Real Deal Ramen
A new Westchester hideaway offers an authentic taste of Tokyo
By Richard Foss
Imagine for a moment that you have never had a hamburger from anywhere but McDonald’s. You’re used to a burger being this unvarying thing, a bland patty in a tasteless, spongy bun. Like it or hate it, that’s what it is.
And then you taste your first gourmet burger — or maybe one made at someone’s home, where the patty is fresh and grilled over open flame, the bun something with some crust and chewiness, and there’s some real aged cheddar instead of American cheese. Suddenly you discover that there can be textures and flavors you never dreamed of in what seemed a familiar item. Even if you go back to eating the junk food version, you at least know that finer things exist.
That exact situation exists with ramen, which most Americans first experience as a dehydrated noodle brick packaged with a packet of salty, chemical-laden seasoning. Drop it in boiling water, toss in some chopped vegetables, and you have the college student staple, an unhealthy but cheap and fast meal. It’s what almost everybody tries first, and like the McBurger it’s a travesty of the real thing.
If you want to try real Japanese ramen in the LAX area, there’s a new option that recreates the environment of the Tokyo hideaways where salarymen and shoppers stop for a fast meal. The Ramen Joint is tucked away on 87th Street just off La Tijera Boulevard, and despite the low foot traffic and minimal signage the restaurant already has some devoted fans. It’s not because of the décor — there is hardly anything on the simple white walls except the chalkboard menu and a few mostly empty knickknack shelves — but for the soups that come out of their small open kitchen.

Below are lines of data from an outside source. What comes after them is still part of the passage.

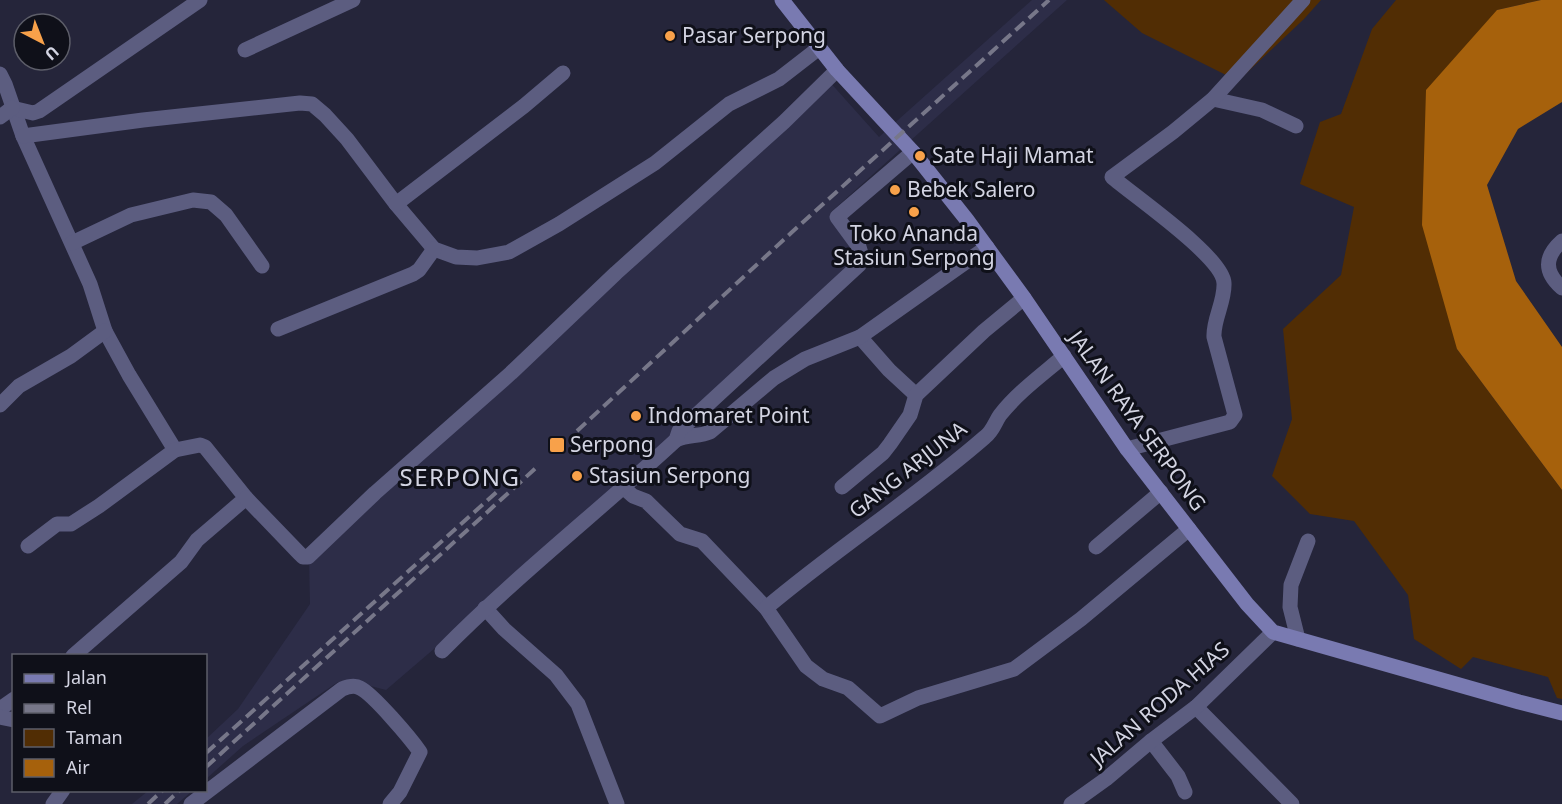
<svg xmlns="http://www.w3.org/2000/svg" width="1562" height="804" viewBox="0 0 1562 804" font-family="'Noto Sans',sans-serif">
  <rect width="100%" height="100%" fill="#25253a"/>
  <g fill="#2d2d48">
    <path d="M1032,0H1067L831,212L870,257L631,480L386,690L363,684L338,682L243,746L206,779V739L238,709L310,604L309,558L828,80L879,137Z"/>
    <path d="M148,791V790L192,791L177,804H132Z"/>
  </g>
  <g fill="#512d04">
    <path d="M1104,0H1321L1304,19L1238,81L1142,33Z"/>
    <path d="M1396,0H1541L1497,10L1457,349L1562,490V699L1557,698L1548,677L1473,657L1461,669L1414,639L1408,595L1354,521L1310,514L1272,476L1292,419L1283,329L1341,275L1354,207L1300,184L1320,122L1341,114L1372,29Z"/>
  </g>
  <path fill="#a6610c" d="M1541,0H1562V102L1518,129L1487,185L1516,281L1562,347V490L1457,349L1422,225L1426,90L1497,10Z"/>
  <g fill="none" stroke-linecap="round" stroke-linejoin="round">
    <g stroke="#5c5d80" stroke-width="15">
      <path d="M245,50L353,0"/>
      <path d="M0,74L5,84L23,136L90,284L105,331L129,375L175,450L200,445L205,447L246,498L197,540L181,562L73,656"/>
      <path d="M1213,99L1262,110L1296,126"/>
      <path d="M12,108L33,113L39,111L200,0"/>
      <path d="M0,117L12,108"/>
      <path d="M23,136L143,120L300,103L312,104L325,115L347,139L396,204L434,249L456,257L477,258L509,252L559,224L655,163L729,104L779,79L819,48"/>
      <path d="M396,204L524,106L563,73"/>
      <path d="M1562,241C1544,257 1544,272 1562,288"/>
      <path d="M72,243L131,215L193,200L211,202L226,215L262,266"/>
      <path d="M278,329L413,274L419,270L434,249"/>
      <path d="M860,337L889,370L916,395"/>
      <path d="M0,405L19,386L71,356L105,331"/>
      <path d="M676,440C687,434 699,437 710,432L774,378L805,359L860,337L987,247"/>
      <path d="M1127,449L1230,422L1235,415L1214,337C1213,319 1225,302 1224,283C1223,257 1134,196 1112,177L1173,132L1213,99L1303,0"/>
      <path d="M842,487L883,453L890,444L910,415L916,395L984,331L1024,298"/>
      <path d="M624,488L633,496L646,501L680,534L702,541L766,608L806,666L823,679L848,688L880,716L918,698L1014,669L1081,619L1189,529"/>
      <path d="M246,498L299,553L303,557H308L375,493L511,373L616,273L784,122L837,70"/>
      <path d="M28,546L57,524H71L99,506L175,450"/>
      <path d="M1096,547L1161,492"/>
      <path d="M485,608L504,629L556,675L578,704L617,804"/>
      <path d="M766,608C837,548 915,498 985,437C993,431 995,422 1000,415C1018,392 1043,374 1064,356"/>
      <path d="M1298,639L1290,607L1291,585L1308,541"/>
      <path d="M442,651C516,576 599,511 676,440L679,431L859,265L862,257L859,247L837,217L913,152"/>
      <path d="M1196,707L1292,804"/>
      <path d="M0,709L14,699"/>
      <path d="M0,717L14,720"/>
      <path d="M1151,741L1178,776L1185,792"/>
      <path d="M53,804L63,790"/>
      <path d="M191,804L342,689C347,687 355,685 360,688C373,694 411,739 420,752L400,792L390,804"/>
      <path d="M1071,804L1106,779L1151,741L1196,707L1273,632"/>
    </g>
    <path stroke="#797ab1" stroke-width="15" d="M782,0L837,70L913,152L967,220L1024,298L1127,449L1247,604L1273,632L1519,702L1562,713"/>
    <g stroke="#777789" stroke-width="4" stroke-dasharray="12 6" stroke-linecap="butt">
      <path d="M577,431L791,233L1049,0"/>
      <path d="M206,753L500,489"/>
      <path d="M206,767L537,467"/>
      <path d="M148,804L163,790"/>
      <path d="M165,804L180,790"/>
    </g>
  </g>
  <g fill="#f8a14a" stroke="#0f1019" stroke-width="2">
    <circle cx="670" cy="36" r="6"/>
    <circle cx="920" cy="156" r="6"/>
    <circle cx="895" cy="190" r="6"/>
    <circle cx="914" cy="212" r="6"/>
    <circle cx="636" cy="416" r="6"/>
    <rect x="549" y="437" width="16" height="16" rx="3"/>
    <circle cx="577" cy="476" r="6"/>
  </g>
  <g text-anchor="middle" stroke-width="6" stroke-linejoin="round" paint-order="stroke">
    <g font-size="21" fill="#d3d4e2" stroke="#0f1019" text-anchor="start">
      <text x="682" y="43">Pasar Serpong</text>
      <text x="932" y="163">Sate Haji Mamat</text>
      <text x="907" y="197">Bebek Salero</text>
      <text x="914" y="241" text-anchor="middle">Toko Ananda<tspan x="914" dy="24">Stasiun Serpong</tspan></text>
      <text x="648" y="423">Indomaret Point</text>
      <text x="570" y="452">Serpong</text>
      <text x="589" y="483">Stasiun Serpong</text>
    </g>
    <g font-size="21" fill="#d3d4e2" stroke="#0f1019">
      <text transform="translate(1137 421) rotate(54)" y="7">JALAN RAYA SERPONG</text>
      <text transform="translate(908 470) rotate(-38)" y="7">GANG ARJUNA</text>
      <text transform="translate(1160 704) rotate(-41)" y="7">JALAN RODA HIAS</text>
    </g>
    <g font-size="24" letter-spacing="1.5" fill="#d3d4e2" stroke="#0f1019">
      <text x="460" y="486">SERPONG</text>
    </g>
  </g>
  <rect x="12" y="654" width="195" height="138" fill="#0f1019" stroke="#5d5e69" stroke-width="1.5"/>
  <rect x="24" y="674" width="30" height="9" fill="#797ab1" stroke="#5d5e69" stroke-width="1.5"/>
  <text x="66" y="684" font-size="18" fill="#d3d4e2">Jalan</text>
  <rect x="24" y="704" width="30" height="9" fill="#777789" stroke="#5d5e69" stroke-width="1.5"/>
  <text x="66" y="714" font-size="18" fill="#d3d4e2">Rel</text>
  <rect x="24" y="729" width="30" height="18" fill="#512d04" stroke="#5d5e69" stroke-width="1.5"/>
  <text x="66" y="744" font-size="18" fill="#d3d4e2">Taman</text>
  <rect x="24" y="759" width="30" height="18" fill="#a6610c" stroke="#5d5e69" stroke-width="1.5"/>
  <text x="66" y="774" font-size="18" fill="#d3d4e2">Air</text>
  <g transform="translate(42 42) rotate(138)"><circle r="28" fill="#0f1019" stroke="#5d5e69" stroke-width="1.5"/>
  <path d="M0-4.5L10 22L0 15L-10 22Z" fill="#f8a14a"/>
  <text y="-9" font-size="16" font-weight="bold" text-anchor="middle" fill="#d3d4e2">U</text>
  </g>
</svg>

The menu is short and to the point. You have come to a place called The Ramen Joint, so you are probably here for noodles in broth. Three kinds are offered, based on what kind of broth you like: tonkotsu, made from an intense pork stock; shoyu, based on soy sauce; and a vegetable miso. Fresh mushrooms and vegetables are standard, and you can add a variety of toppings for a small extra charge. There’s also a rice bowl on the menu in case someone comes into a place called The Ramen Joint and doesn’t like ramen, which I suppose could happen.
There are starters, too: the inevitable edamame and seaweed salad, plus fried items such as spring rolls, panko-fried oysters and the like. I ordered squid legs and was unimpressed, as they were a bit under-fried and arrived greasy. Luckily the star of any meal here, the ramen, more than made up for it.
I chose the tonkotsu broth made from boiled pork bones, and it was exactly as it is supposed to be: intensely meaty, thick, rich and slightly oily, with a little saltiness and a lot of umami. You couldn’t actually see many of the thin, freshly made noodles under the toppings of green onion, sliced pork, slivered wood ear mushroom, julienned bamboo shoot and spinach. (The latter is an extra $1.25, but worth it.)
The slices of pork in the soup are described as chashu, but this is a Japanese version of that Chinese roast meat that is miles different from the original. The Chinese version has that bright red coating made with soy sauce, honey, ketchup and (usually) red food coloring, and is roasted until it is dense and has a caramelized sugar coating. The Japanese version isn’t bright red and is more fatty and tender, and has a more natural flavor. It’s always tempting to eat the big chunks by themselves, but more satisfying to alternate with nibbles of the noodles and the broth with vegetables.
And about those noodles: they have the slight springiness that you get from fresh pasta rather than dried, and are both better and better for you than the dried stuff from packets. If you are enjoying them so much that you go through them all and have broth left over, you can get another serving of noodles in your broth for an extra $2. But you have to be a pretty heavy eater to do this, as I was quite agreeably full after one bowl.
The price for this delectable meal is a mere $10, and since The Ramen Joint doesn’t sell alcohol you won’t be tempted to run up the bill with sake. The restaurant does, however, offer house-made limeade, a variety of soft drinks and tea, so you do have some beverage options.
There are more than 20 regional styles of ramen in Japan, and as its popularity grows here we may expect to see more of them on local menus. No matter how many become available, there will always be a place for little gems like The Ramen Joint that do just a few but execute them very well.